R_type is a string representing the rounding type and should contain one of the following:

  • ceil. Round the source field toward positive infinity. E.g, 1.4 -> 2, -1.6 -> -1.
  • floor. Round the source field toward negative infinity. E.g, 1.6 -> 1, -1.4 -> -2.
  • round_inf. Round or truncate the source field toward the nearest representable value, breaking ties by rounding positive values toward positive infinity and negative values toward negative infinity. E.g, 1.4 -> 1, 1.5 -> 2, -1.4 -> -1, -1.5 -> -2.
  • trunc_zero. Discard any fractional digits to the right of the rightmost fractional digit supported in the destination, regardless of sign. For example, if the destination is an integer, all fractional digits are truncated.
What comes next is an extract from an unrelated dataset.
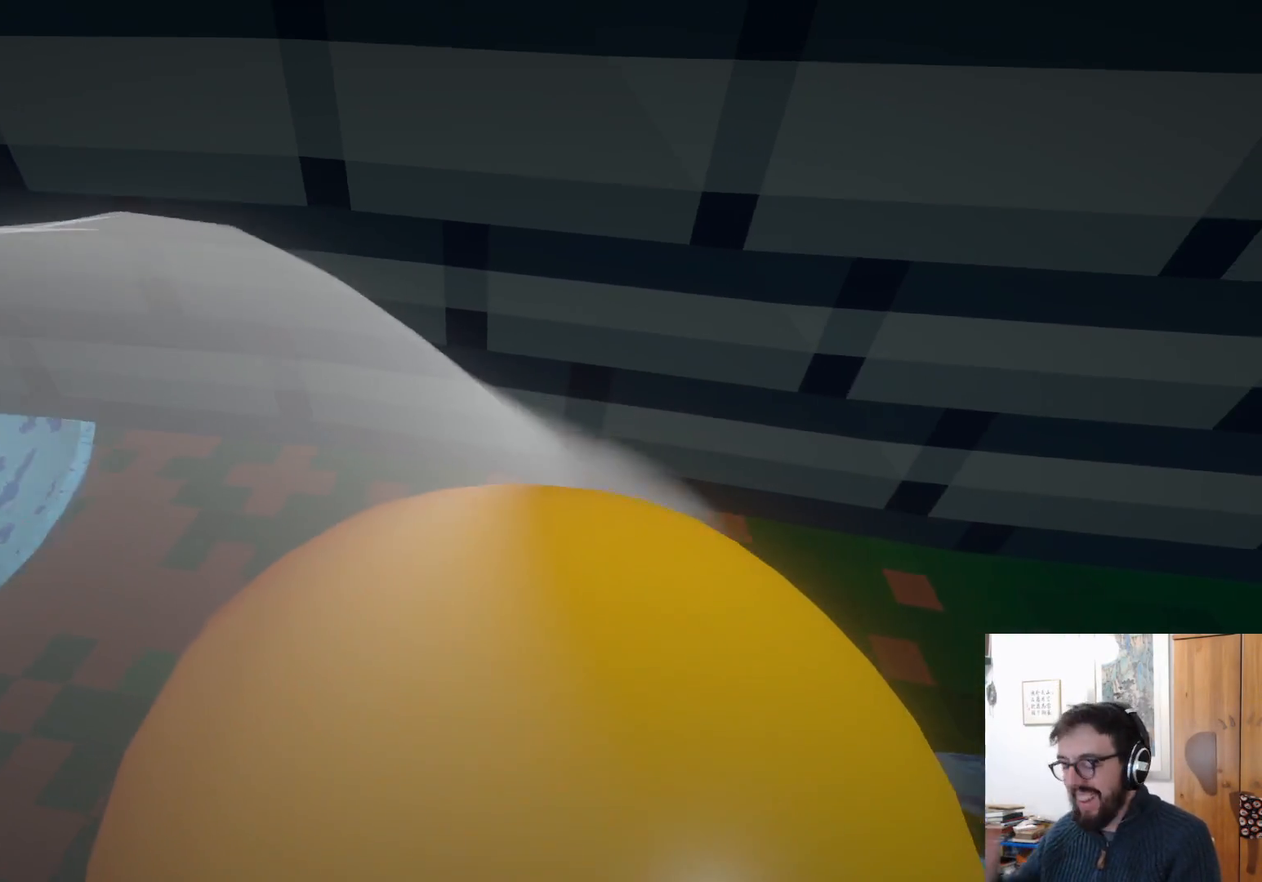
{"buttons": [], "left_stick": "center", "right_stick": "center", "events": []}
If the destination is another decimal with a smaller scale, round or truncate to the scale size of the destination decimal. E.g, 1.6 -> 1, -1.6 -> -1.
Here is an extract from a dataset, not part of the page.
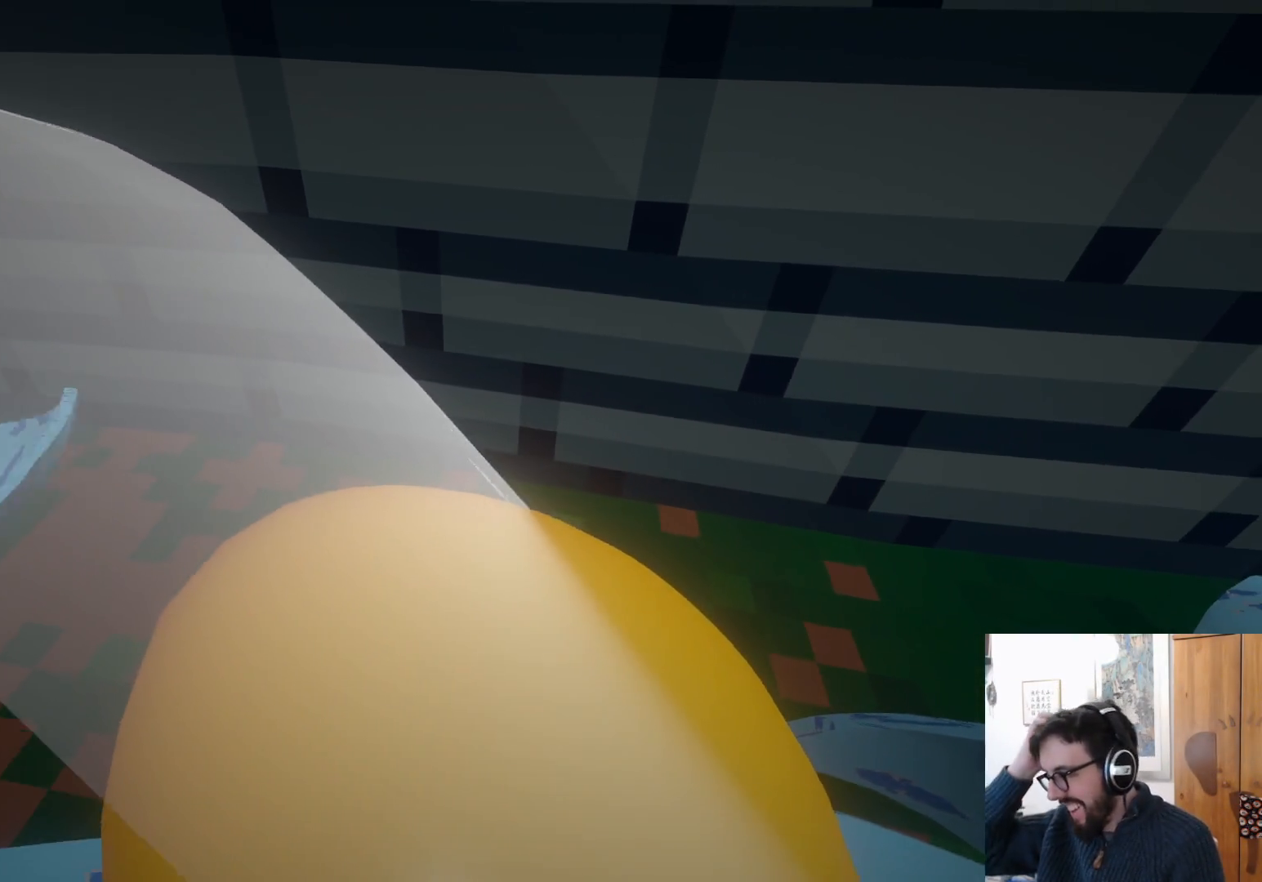
{"buttons": [], "left_stick": "center", "right_stick": "center", "events": []}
You can specify fix_zero for decimal source columns so that columns containing all zeros (by default illegal) are treated as a valid decimal with a value of zero.

Advanced

This section allows you to specify the following:

  • Execution Mode. The stage can execute in parallel mode or sequential mode. In parallel mode the input data is processed by the available nodes as specified in the Configuration file, and by any node constraints specified on the Advanced section. In Sequential mode the entire data set is processed by the conductor node.
  • Combinability mode. This is Auto by default, which allows IBM DataStage to combine the operators that underlie parallel stages so that they run in the same process if it is sensible for this type of stage.
  • Preserve partitioning. This is Set by default. You can explicitly select Set or Clear. Select Set to request the next stage should attempt to maintain the partitioning.